An exact transcription of all the records, free of pictures, is the expected answer.

═════ RECORDS ═════

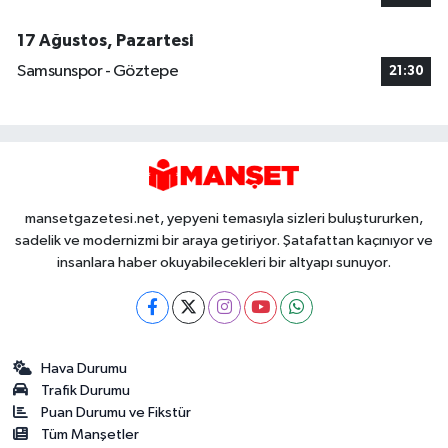
17 Ağustos, Pazartesi
Samsunspor - Göztepe
21:30
mansetgazetesi.net, yepyeni temasıyla sizleri buluştururken,
sadelik ve modernizmi bir araya getiriyor. Şatafattan kaçınıyor ve
insanlara haber okuyabilecekleri bir altyapı sunuyor.
Hava Durumu
Trafik Durumu
Puan Durumu ve Fikstür
Tüm Manşetler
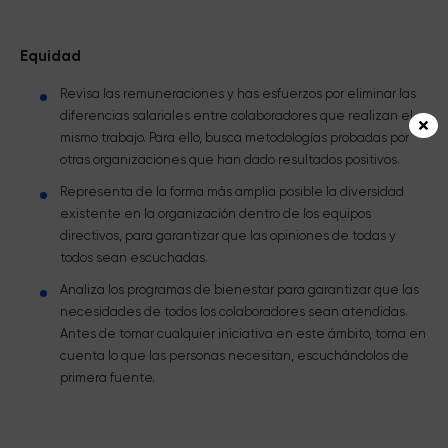
Equidad
Revisa las remuneraciones y has esfuerzos por eliminar las
diferencias salariales entre colaboradores que realizan el
mismo trabajo. Para ello, busca metodologías probadas por
otras organizaciones que han dado resultados positivos.
Representa de la forma más amplia posible la diversidad
existente en la organización dentro de los equipos
directivos, para garantizar que las opiniones de todas y
todos sean escuchadas.
Analiza los programas de bienestar para garantizar que las
necesidades de todos los colaboradores sean atendidas.
Antes de tomar cualquier iniciativa en este ámbito, toma en
cuenta lo que las personas necesitan, escuchándolos de
primera fuente.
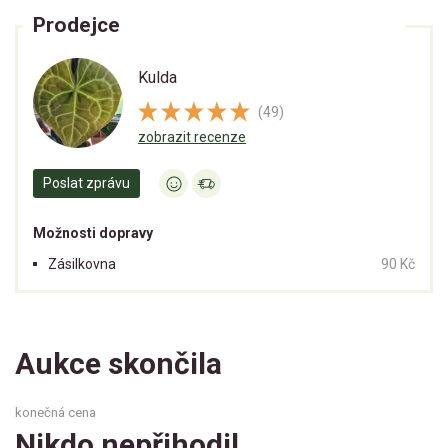
Prodejce
Kulda
(49)
zobrazit recenze
Poslat zprávu
Možnosti dopravy
Zásilkovna
90 Kč
Aukce skončila
konečná cena
Nikdo nepřihodil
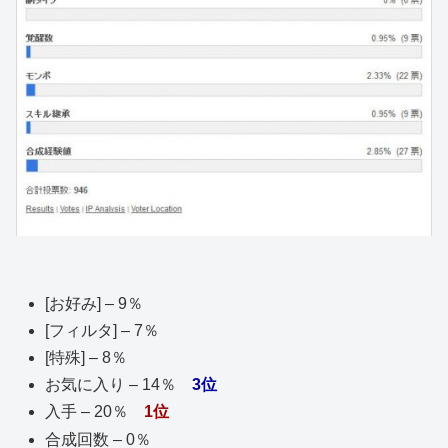
[お好み] – 9％
[フィルタ] – 7％
[特殊] – 8％
お気に入り – 14％
3位
入手 – 20％
1位
合成回数 – 0％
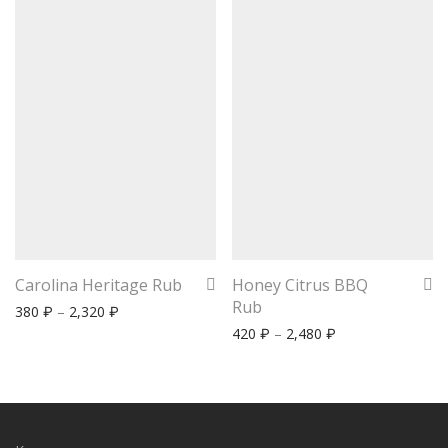
Carolina Heritage Rub
Honey Citrus BBQ
Rub
380
–
2,320
₽
₽
420
–
2,480
₽
₽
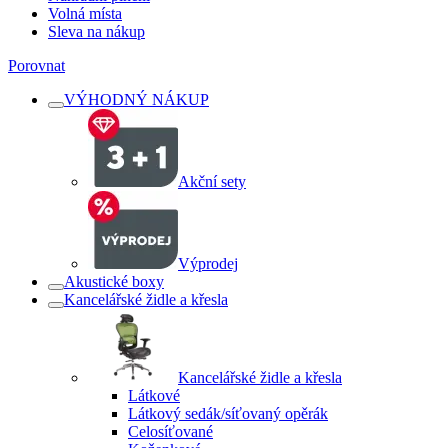
Volná místa
Sleva na nákup
Porovnat
VÝHODNÝ NÁKUP
Akční sety
Výprodej
Akustické boxy
Kancelářské židle a křesla
Kancelářské židle a křesla
Látkové
Látkový sedák/síťovaný opěrák
Celosíťované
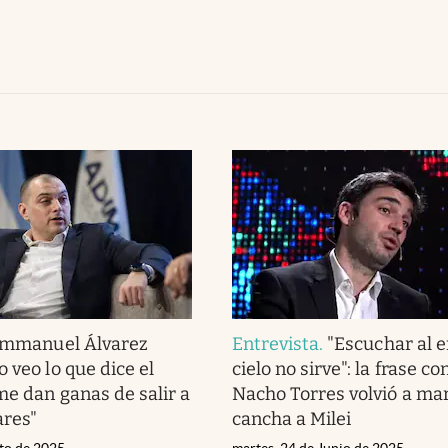
mmanuel Álvarez
Entrevista
.
"Escuchar al e
 veo lo que dice el
cielo no sirve": la frase co
me dan ganas de salir a
Nacho Torres volvió a mar
ares"
cancha a Milei
sto de 2025
martes, 24 de Junio de 2025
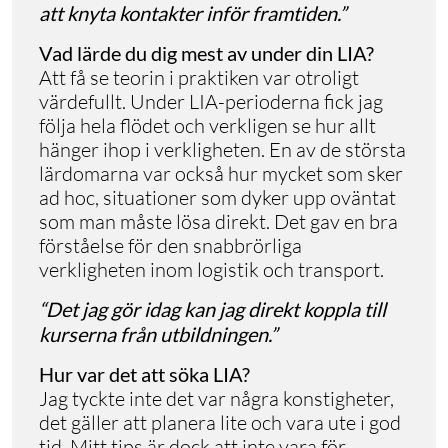
att knyta kontakter inför framtiden.”
Vad lärde du dig mest av under din LIA?
Att få se teorin i praktiken var otroligt
värdefullt. Under LIA-perioderna fick jag
följa hela flödet och verkligen se hur allt
hänger ihop i verkligheten. En av de största
lärdomarna var också hur mycket som sker
ad hoc, situationer som dyker upp oväntat
som man måste lösa direkt. Det gav en bra
förståelse för den snabbrörliga
verkligheten inom logistik och transport.
“Det jag gör idag kan jag direkt koppla till
kurserna från utbildningen.”
Hur var det att söka LIA?
Jag tyckte inte det var några konstigheter,
det gäller att planera lite och vara ute i god
tid. Mitt tips är dock att inte vara för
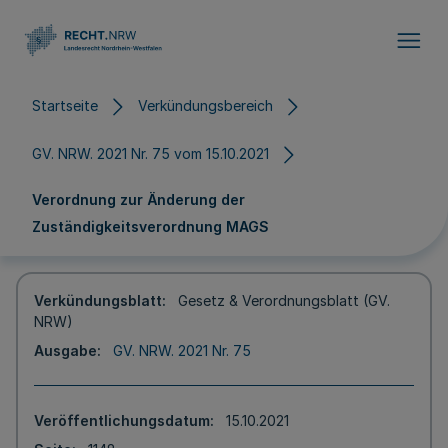
Direkt zum Inhalt
Startseite
Verkündungsbereich
GV. NRW. 2021 Nr. 75 vom 15.10.2021
Verordnung zur Änderung der
Zuständigkeitsverordnung MAGS
Verkündungsblatt
Gesetz & Verordnungsblatt (GV.
NRW)
Ausgabe
GV. NRW. 2021 Nr. 75
Veröffentlichungsdatum
15.10.2021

═════

PROBLEM SOLUTION:
17 Ağustos, Pazartesi
Samsunspor - Göztepe
21:30
mansetgazetesi.net, yepyeni temasıyla sizleri buluştururken,
sadelik ve modernizmi bir araya getiriyor. Şatafattan kaçınıyor ve
insanlara haber okuyabilecekleri bir altyapı sunuyor.
Hava Durumu
Trafik Durumu
Puan Durumu ve Fikstür
Tüm Manşetler
Equidad
Revisa las remuneraciones y has esfuerzos por eliminar las
diferencias salariales entre colaboradores que realizan el
mismo trabajo. Para ello, busca metodologías probadas por
otras organizaciones que han dado resultados positivos.
Representa de la forma más amplia posible la diversidad
existente en la organización dentro de los equipos
directivos, para garantizar que las opiniones de todas y
todos sean escuchadas.
Analiza los programas de bienestar para garantizar que las
necesidades de todos los colaboradores sean atendidas.
Antes de tomar cualquier iniciativa en este ámbito, toma en
cuenta lo que las personas necesitan, escuchándolos de
primera fuente.
Prodejce
Kulda
(49)
zobrazit recenze
Poslat zprávu
Možnosti dopravy
Zásilkovna
90 Kč
Aukce skončila
konečná cena
Nikdo nepřihodil
[お好み] – 9％
[フィルタ] – 7％
[特殊] – 8％
お気に入り – 14％
3位
入手 – 20％
1位
合成回数 – 0％
Carolina Heritage Rub
Honey Citrus BBQ
Rub
380
–
2,320
₽
₽
420
–
2,480
₽
₽
Volná místa
Sleva na nákup
Porovnat
VÝHODNÝ NÁKUP
Akční sety
Výprodej
Akustické boxy
Kancelářské židle a křesla
Kancelářské židle a křesla
Látkové
Látkový sedák/síťovaný opěrák
Celosíťované
mmanuel Álvarez
Entrevista
.
"Escuchar al e
 veo lo que dice el
cielo no sirve": la frase co
me dan ganas de salir a
Nacho Torres volvió a mar
ares"
cancha a Milei
sto de 2025
martes, 24 de Junio de 2025
att knyta kontakter inför framtiden.”
Vad lärde du dig mest av under din LIA?
Att få se teorin i praktiken var otroligt
värdefullt. Under LIA-perioderna fick jag
följa hela flödet och verkligen se hur allt
hänger ihop i verkligheten. En av de största
lärdomarna var också hur mycket som sker
ad hoc, situationer som dyker upp oväntat
som man måste lösa direkt. Det gav en bra
förståelse för den snabbrörliga
verkligheten inom logistik och transport.
“Det jag gör idag kan jag direkt koppla till
kurserna från utbildningen.”
Hur var det att söka LIA?
Jag tyckte inte det var några konstigheter,
det gäller att planera lite och vara ute i god
tid. Mitt tips är dock att inte vara för
Direkt zum Inhalt
Startseite
Verkündungsbereich
GV. NRW. 2021 Nr. 75 vom 15.10.2021
Verordnung zur Änderung der
Zuständigkeitsverordnung MAGS
Verkündungsblatt
Gesetz & Verordnungsblatt (GV.
NRW)
Ausgabe
GV. NRW. 2021 Nr. 75
Veröffentlichungsdatum
15.10.2021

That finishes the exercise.